Sonntag, 17. März 2013

Frau Dr. (Katzen)Streu

Eine schwarze Katze hat sich dicht an mich herangeschmiegt, hier auf einem Sofa, und sich neben meinem Oberschenkel zusammengerollt. Doch sie zittert immer erbarmungswürdiger. Ich frage mich, was mit ihr los ist. Da fällt mir ein, dort im Sessel sitzt ja eine Psychologin, die könnte ich fragen. Wie heißt sie nochmal? Ach ja, Frau Dr. Streu. "Frau Streu? Wissen Sie, warum die Katze so zittert?" Sie zuckt mit den Schultern und schüttelt bedauernd den Kopf. Mit Katzen scheint sie sich nicht auszukennen.

Mittwoch, 13. März 2013

Ein Herz und eine Farbe

Durch das Einkaufscenter schlendernd und in einem Ramsch- und Dekoshop stöbernd, fällt mir ein älteres Ehepaar auf. Die Frau bleibt vor jedem Tünnef stehen, der rosa ist und ganz besonders gräßlich. Zuerst gefallen ihr rosa Kunstblumen, von denen sie einige Zweige nimmt und anscheinend kaufen will. Der Mann ist völlig begeistert: "Die sind wunderwunderschön!". Als nächstes haben ihr es rosa geblümte häßliche Teelichter angetan und der Mann findet sogar welche, die rosa und noch häßlicher sind: "Die sind so süß! Guck mal, sind die süß?". Bei jedem rosa Kitsch, den sie danach findet, bricht er in Begeisterungsstürme aus und ich frage mich so langsam, ob er das tatsächlich meint oder ob er bereits so konditioniert wurde. Schließlich ist es die Frau, die ihr gesammeltes rosa Grauen wieder in die Regale zurücklegt und sagt, daß sie doch lieber zur Apotheke gehen und etwas zum Essen holen sollten. Guter Plan! Und überhaupt war das alles wahrscheinlich nur ein spitzfindig ausgeklügelter Test.
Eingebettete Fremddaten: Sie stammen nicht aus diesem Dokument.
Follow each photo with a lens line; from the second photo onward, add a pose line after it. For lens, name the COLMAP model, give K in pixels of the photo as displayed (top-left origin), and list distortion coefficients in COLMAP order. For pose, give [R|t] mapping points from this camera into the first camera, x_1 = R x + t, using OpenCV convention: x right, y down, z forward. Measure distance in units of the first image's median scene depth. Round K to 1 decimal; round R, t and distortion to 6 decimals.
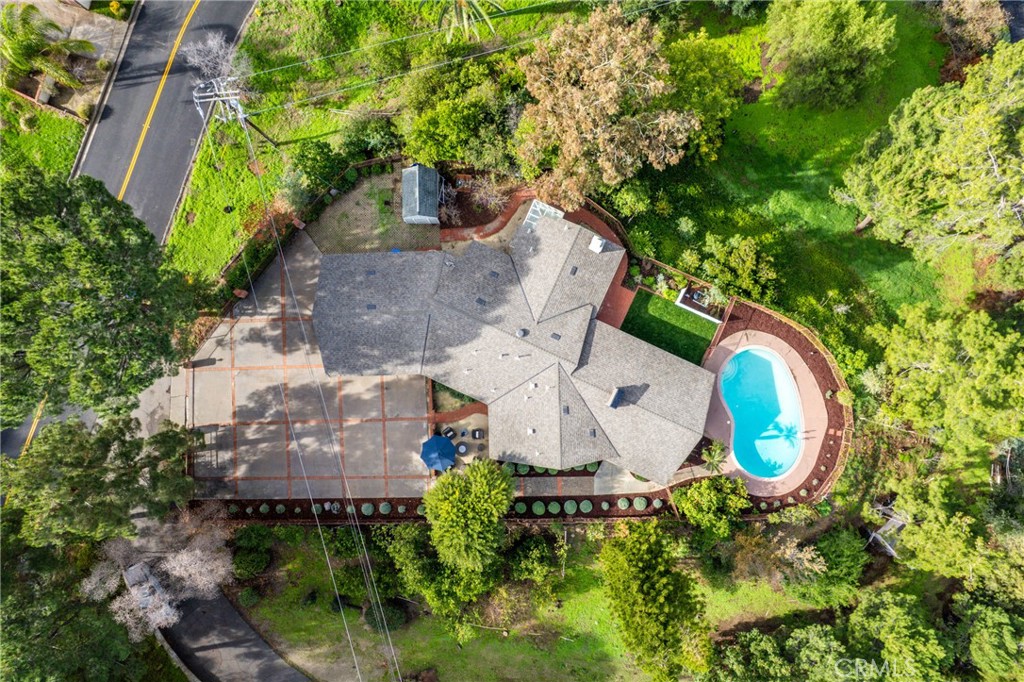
lens RADIAL K [[656.0, 0, 515.5], [0, 656.0, 338.9], [0, 0, 1]] dist [-0.080498, 0.064347]
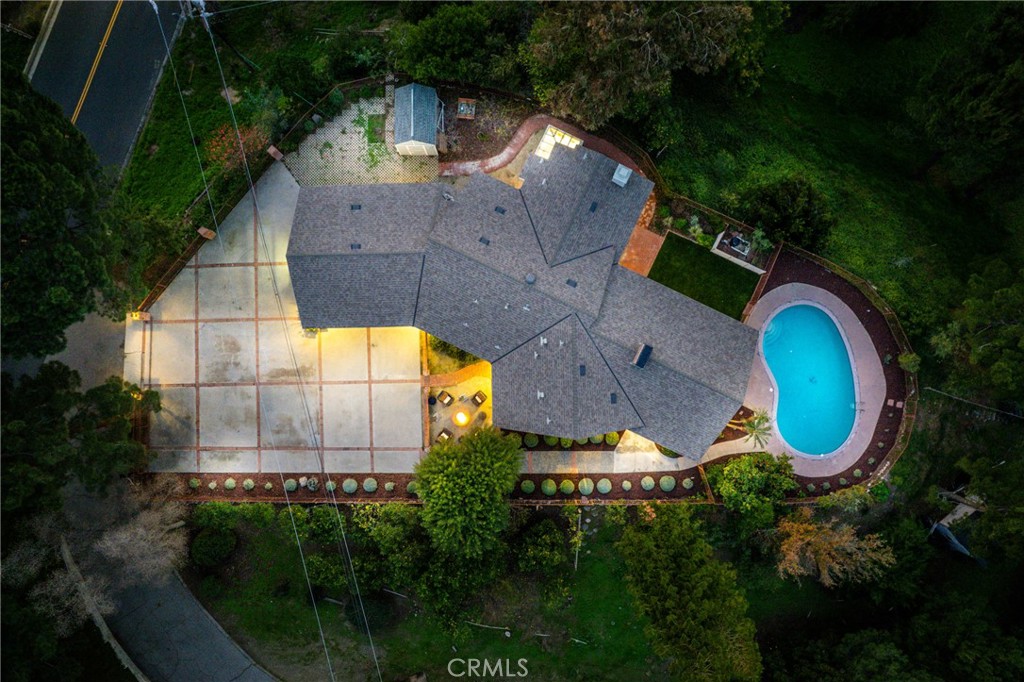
lens RADIAL K [[656.0, 0, 515.5], [0, 656.0, 338.9], [0, 0, 1]] dist [-0.080498, 0.064347]
pose [[0.999909, 0.012745, -0.004510, -0.007115], [-0.012762, 0.999912, -0.003587, 0.070305], [0.004464, 0.003644, 0.999983, 0.146061]]
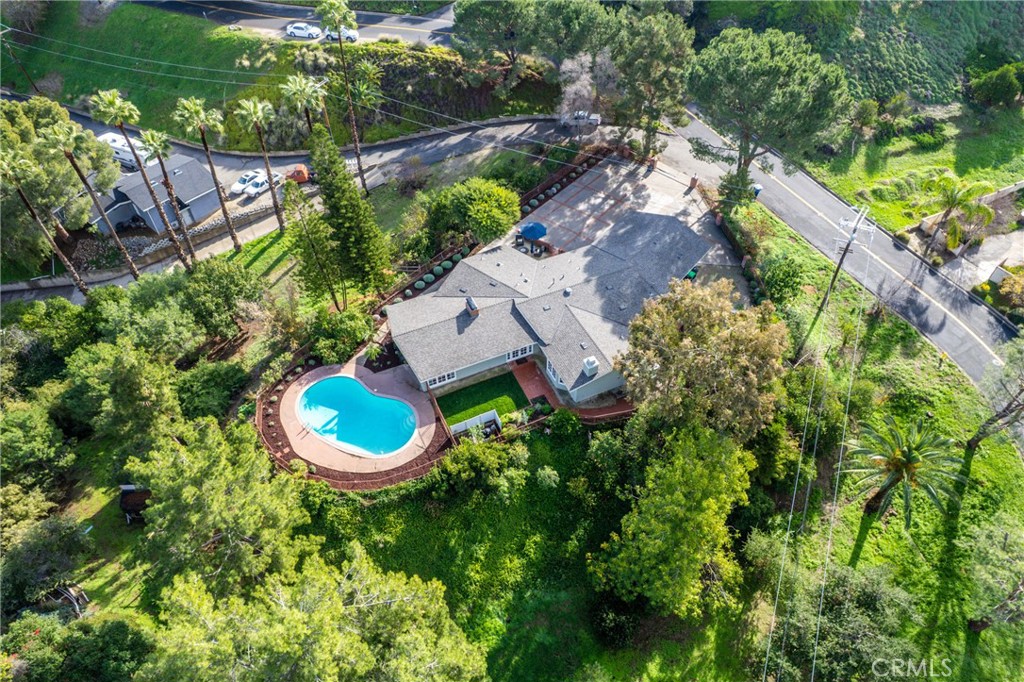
lens RADIAL K [[656.0, 0, 515.5], [0, 656.0, 338.9], [0, 0, 1]] dist [-0.080498, 0.064347]
pose [[-0.651781, 0.558749, -0.512817, 0.686822], [-0.758258, -0.466677, 0.455256, -0.488346], [0.015054, 0.685574, 0.727847, 0.194480]]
Immerhin ist mir jetzt aufgegangen, warum es in Einkaufscentern keine Ausschilderungen gibt, zumindest nicht in diesem speziellen Center in meiner Nähe. Man soll das gesamte Center von unten nach oben und von hinten nach vorne ablatschen und möglichst viel kaufen, bevor man endlich den Shop gefunden hat, zu dem man eigentlich wollte. Vor Schreck mußte ich gleich erstmal Geld erwerben, für 5 Euro. Das kommt in die Ostereier. Die echten Scheine behalte ich natürlich selbst.